== DATA ==

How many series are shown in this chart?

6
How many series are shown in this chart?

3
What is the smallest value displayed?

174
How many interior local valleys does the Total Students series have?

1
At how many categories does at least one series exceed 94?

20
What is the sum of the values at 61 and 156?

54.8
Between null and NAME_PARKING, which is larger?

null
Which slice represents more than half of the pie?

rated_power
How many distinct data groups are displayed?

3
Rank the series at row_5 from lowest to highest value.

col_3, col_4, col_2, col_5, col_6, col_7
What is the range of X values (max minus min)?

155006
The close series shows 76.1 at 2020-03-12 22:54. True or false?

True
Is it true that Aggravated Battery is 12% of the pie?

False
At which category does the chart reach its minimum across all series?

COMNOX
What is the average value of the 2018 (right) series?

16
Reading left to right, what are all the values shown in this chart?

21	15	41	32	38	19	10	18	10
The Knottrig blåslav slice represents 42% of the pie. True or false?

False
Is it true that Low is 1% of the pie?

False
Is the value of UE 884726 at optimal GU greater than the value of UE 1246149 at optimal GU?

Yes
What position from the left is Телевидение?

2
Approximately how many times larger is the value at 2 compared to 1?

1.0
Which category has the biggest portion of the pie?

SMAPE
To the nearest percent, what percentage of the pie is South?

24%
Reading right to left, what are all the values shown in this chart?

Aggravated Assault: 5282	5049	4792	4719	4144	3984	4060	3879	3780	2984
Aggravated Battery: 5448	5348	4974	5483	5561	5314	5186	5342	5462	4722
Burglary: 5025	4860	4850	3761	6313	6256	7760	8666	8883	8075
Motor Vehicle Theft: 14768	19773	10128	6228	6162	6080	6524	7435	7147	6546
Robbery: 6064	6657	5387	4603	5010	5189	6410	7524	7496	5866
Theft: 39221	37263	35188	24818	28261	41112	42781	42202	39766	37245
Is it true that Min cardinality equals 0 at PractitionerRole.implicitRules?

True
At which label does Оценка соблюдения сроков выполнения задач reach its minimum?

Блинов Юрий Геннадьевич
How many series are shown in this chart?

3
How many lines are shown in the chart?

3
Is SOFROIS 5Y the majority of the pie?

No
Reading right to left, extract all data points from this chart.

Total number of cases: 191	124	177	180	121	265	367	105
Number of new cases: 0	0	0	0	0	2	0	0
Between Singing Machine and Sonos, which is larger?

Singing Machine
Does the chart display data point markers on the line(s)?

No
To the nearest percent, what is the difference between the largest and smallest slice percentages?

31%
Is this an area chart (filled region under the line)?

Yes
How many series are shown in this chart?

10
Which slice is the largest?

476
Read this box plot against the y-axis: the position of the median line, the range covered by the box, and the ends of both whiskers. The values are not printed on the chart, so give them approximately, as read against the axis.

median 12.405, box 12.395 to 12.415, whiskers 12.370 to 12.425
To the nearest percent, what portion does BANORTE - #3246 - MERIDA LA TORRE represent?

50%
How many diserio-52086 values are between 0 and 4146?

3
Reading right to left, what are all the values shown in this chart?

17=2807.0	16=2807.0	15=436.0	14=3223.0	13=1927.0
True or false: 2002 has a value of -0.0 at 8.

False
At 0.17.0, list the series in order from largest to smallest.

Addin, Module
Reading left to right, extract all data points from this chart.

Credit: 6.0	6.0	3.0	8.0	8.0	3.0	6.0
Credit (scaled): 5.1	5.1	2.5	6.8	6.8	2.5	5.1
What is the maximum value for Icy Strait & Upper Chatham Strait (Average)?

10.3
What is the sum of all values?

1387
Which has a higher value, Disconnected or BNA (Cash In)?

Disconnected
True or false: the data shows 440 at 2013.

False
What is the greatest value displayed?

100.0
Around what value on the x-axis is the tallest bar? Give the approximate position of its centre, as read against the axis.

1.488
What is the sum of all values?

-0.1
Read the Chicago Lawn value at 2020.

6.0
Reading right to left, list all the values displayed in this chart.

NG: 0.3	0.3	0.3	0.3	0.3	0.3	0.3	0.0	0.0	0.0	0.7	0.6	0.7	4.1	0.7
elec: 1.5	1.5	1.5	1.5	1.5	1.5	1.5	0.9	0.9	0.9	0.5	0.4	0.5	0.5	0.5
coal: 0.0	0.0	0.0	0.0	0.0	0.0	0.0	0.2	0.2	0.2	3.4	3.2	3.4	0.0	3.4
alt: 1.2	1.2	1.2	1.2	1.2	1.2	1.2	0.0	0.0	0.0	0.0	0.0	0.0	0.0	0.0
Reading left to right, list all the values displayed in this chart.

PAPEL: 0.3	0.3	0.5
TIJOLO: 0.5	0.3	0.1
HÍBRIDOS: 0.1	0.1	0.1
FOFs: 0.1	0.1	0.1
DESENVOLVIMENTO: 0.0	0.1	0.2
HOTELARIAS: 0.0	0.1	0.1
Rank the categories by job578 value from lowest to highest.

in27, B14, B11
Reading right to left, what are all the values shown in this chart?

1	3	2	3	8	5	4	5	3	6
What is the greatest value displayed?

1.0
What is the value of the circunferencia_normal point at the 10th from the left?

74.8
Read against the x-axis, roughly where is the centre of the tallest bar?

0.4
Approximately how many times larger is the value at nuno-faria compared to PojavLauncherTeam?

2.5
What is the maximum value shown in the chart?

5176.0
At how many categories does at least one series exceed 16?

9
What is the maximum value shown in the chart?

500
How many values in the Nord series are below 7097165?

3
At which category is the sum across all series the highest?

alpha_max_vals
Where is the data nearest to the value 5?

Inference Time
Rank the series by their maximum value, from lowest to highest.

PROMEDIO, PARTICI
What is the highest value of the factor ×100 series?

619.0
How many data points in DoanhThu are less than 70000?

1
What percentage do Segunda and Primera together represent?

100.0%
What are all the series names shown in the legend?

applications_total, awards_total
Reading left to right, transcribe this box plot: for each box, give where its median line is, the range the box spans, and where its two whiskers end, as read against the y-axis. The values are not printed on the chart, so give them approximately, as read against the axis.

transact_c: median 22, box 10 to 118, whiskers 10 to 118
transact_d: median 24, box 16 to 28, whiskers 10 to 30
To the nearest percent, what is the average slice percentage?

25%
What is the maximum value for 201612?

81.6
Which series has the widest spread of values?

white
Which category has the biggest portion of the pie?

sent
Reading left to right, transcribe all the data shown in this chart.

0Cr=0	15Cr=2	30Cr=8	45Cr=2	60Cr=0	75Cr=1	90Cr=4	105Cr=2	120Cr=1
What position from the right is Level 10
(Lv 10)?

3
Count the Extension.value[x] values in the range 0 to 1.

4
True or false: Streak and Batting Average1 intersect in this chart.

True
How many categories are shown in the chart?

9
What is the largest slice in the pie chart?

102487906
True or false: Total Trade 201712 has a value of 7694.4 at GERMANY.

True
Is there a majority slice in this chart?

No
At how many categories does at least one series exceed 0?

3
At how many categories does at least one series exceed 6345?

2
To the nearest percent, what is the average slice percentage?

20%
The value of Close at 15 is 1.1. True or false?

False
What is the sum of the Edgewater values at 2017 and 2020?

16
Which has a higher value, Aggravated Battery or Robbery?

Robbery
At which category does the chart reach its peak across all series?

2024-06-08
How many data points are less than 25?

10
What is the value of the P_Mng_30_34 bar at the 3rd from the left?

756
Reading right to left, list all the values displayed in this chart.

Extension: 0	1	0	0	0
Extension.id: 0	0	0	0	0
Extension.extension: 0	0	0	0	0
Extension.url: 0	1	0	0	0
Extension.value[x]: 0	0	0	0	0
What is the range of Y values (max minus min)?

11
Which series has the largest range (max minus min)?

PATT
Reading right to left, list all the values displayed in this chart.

===

**WHAT YOU ARE ASKED TO DO**
Please edit the items starting at the very first one and ending at the line containing "Rank the series at", changing every "series" to "data series" and leaving everything else as it is. Return only those lines.

**ANSWER SPACE**
How many data series are shown in this chart?

6
How many data series are shown in this chart?

3
What is the smallest value displayed?

174
How many interior local valleys does the Total Students data series have?

1
At how many categories does at least one data series exceed 94?

20
What is the sum of the values at 61 and 156?

54.8
Between null and NAME_PARKING, which is larger?

null
Which slice represents more than half of the pie?

rated_power
How many distinct data groups are displayed?

3
Rank the data series at row_5 from lowest to highest value.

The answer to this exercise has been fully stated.